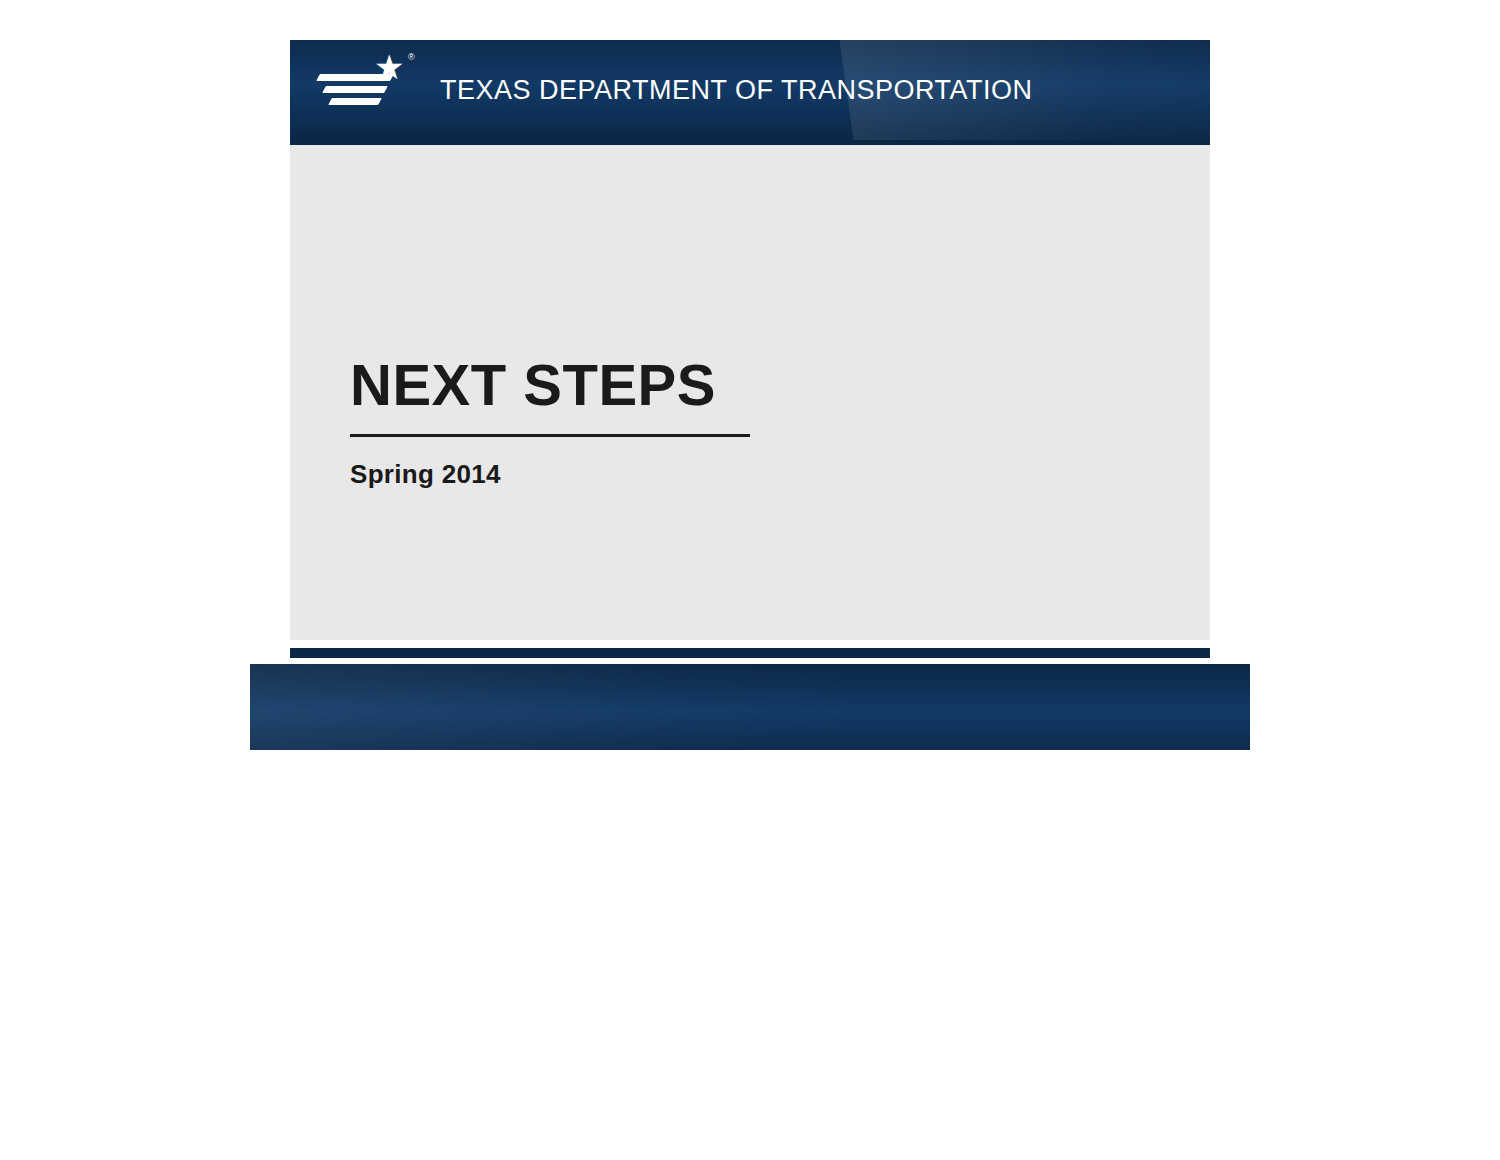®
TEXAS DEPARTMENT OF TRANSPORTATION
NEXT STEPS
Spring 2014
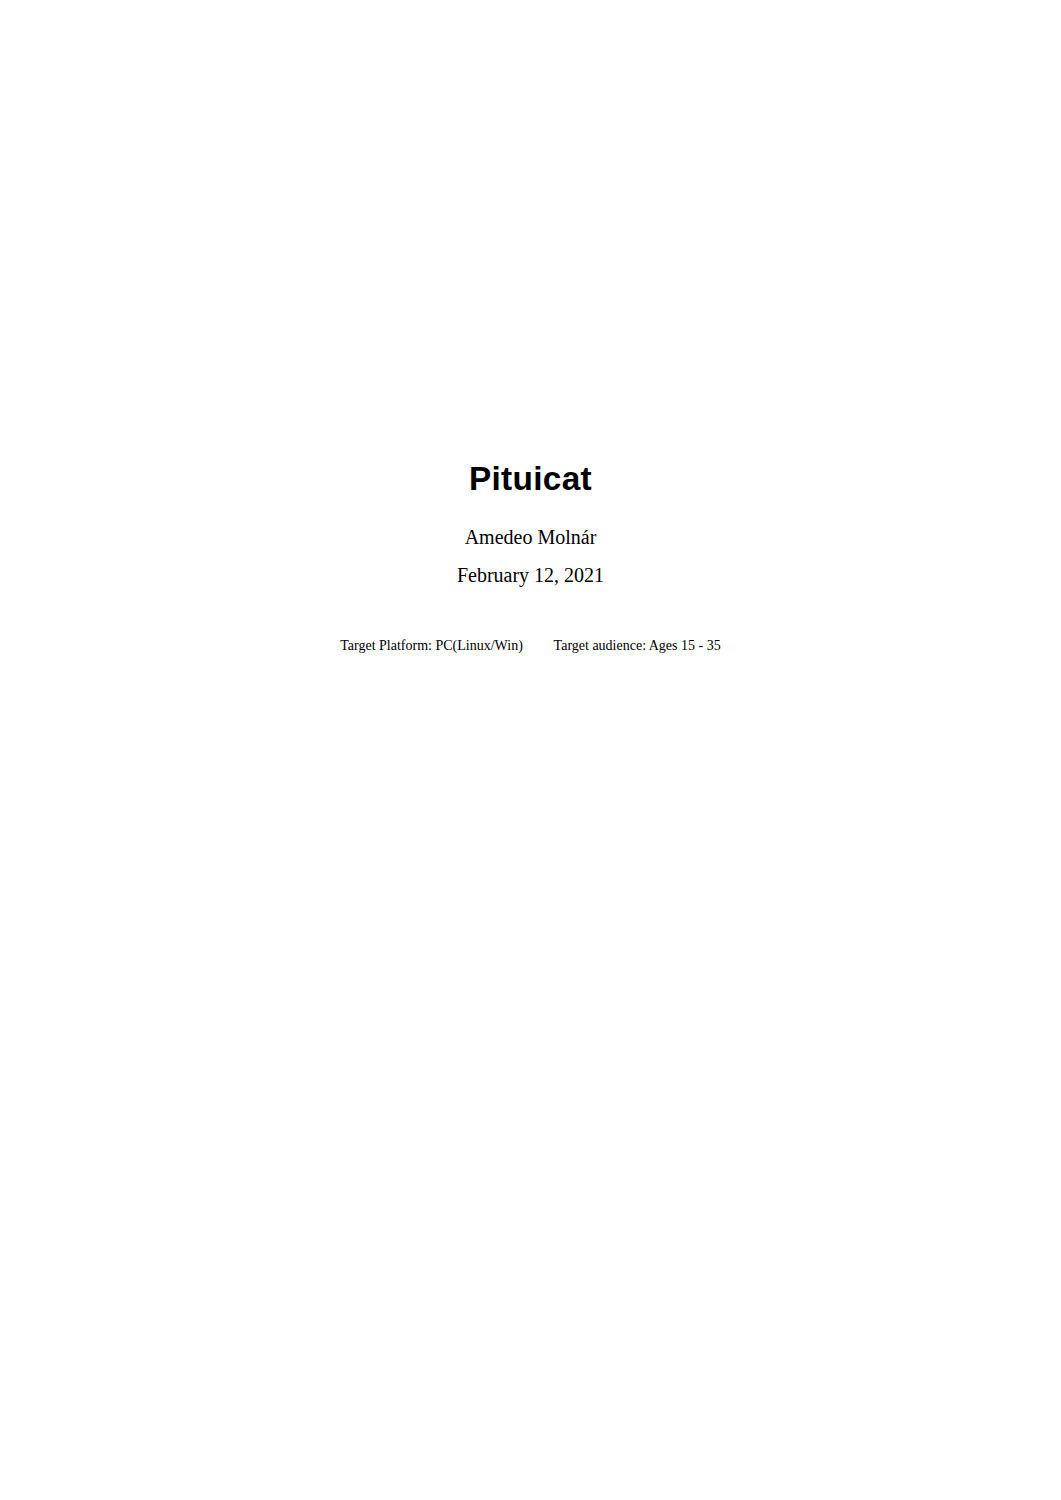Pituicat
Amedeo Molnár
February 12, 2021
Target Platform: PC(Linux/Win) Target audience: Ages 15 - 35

==

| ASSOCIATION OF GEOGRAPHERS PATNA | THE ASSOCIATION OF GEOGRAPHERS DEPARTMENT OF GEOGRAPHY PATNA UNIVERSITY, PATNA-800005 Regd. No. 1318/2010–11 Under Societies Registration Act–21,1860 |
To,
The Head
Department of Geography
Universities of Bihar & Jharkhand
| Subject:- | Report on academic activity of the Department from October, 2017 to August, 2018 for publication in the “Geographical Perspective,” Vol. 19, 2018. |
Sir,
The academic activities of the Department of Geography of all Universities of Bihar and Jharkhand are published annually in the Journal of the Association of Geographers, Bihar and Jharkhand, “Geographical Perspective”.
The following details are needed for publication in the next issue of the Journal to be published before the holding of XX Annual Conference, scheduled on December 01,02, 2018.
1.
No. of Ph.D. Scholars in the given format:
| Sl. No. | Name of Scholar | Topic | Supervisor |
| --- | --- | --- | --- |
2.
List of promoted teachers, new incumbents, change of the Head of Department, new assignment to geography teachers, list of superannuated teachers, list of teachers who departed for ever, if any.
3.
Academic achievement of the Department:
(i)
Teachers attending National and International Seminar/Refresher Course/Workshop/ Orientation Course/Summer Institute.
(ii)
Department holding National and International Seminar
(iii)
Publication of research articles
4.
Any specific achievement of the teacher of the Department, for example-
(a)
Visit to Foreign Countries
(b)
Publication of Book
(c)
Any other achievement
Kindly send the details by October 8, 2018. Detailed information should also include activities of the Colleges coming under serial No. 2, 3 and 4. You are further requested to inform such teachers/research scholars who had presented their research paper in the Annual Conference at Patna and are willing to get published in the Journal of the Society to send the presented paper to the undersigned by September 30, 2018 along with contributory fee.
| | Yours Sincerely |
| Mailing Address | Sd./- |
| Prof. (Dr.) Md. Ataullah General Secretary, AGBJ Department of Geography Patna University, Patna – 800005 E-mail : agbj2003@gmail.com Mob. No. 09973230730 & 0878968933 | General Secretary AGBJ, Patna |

==

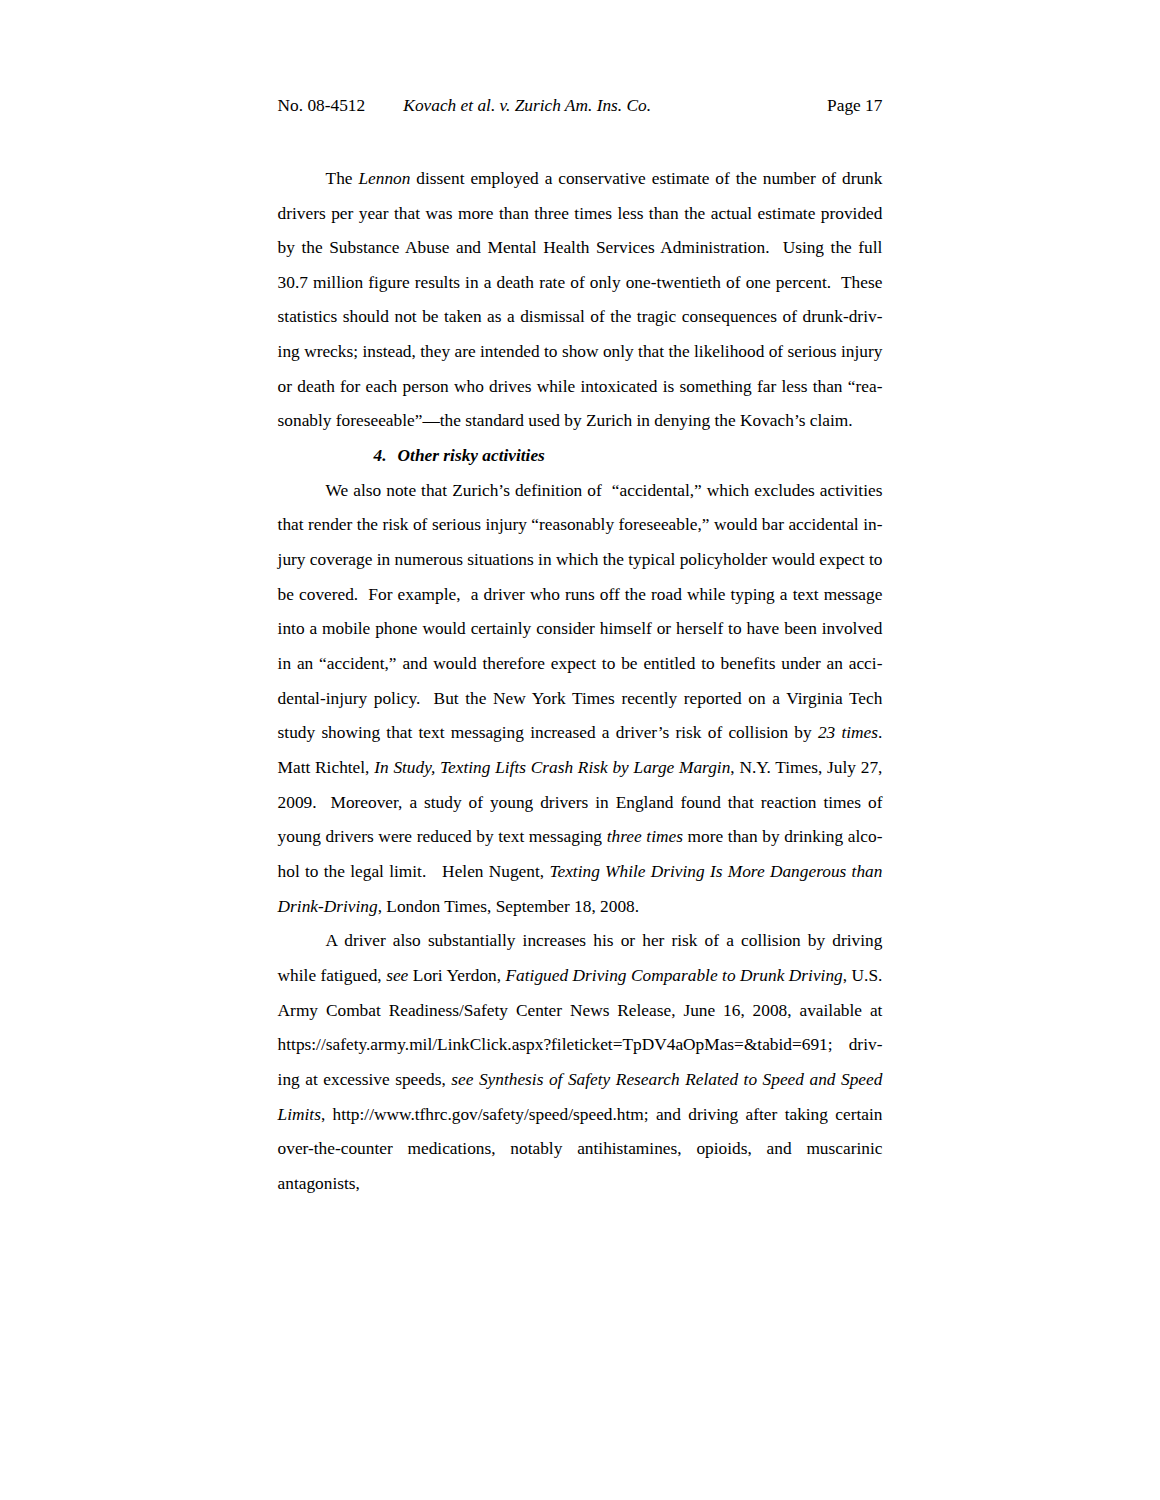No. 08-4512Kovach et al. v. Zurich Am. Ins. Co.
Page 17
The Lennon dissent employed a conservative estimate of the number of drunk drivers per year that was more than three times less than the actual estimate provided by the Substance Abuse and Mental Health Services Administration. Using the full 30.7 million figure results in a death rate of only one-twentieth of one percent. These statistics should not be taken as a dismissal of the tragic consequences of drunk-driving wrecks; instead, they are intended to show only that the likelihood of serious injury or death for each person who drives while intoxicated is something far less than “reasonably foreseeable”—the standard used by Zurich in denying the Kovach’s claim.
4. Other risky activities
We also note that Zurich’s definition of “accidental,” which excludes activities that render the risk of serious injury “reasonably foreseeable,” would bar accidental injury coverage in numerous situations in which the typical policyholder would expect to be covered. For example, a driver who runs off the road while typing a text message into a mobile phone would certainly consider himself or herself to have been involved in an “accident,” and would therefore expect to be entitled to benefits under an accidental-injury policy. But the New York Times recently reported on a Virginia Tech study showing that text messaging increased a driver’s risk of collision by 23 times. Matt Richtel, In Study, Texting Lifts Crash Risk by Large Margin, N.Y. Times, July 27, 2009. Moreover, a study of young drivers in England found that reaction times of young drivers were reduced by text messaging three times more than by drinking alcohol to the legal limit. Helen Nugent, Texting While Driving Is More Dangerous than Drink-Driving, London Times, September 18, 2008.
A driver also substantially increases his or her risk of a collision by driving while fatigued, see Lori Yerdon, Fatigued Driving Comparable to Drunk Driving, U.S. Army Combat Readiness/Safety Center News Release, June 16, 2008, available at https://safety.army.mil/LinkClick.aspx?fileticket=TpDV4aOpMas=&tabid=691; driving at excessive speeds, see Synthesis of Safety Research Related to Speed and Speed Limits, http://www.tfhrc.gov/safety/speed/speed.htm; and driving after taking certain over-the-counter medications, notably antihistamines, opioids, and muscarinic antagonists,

# [Requirement]
Look through the material above and pick out each line holding the word "Perspective".

# [Task solution]
| Subject:- | Report on academic activity of the Department from October, 2017 to August, 2018 for publication in the “Geographical Perspective,” Vol. 19, 2018. |
The academic activities of the Department of Geography of all Universities of Bihar and Jharkhand are published annually in the Journal of the Association of Geographers, Bihar and Jharkhand, “Geographical Perspective”.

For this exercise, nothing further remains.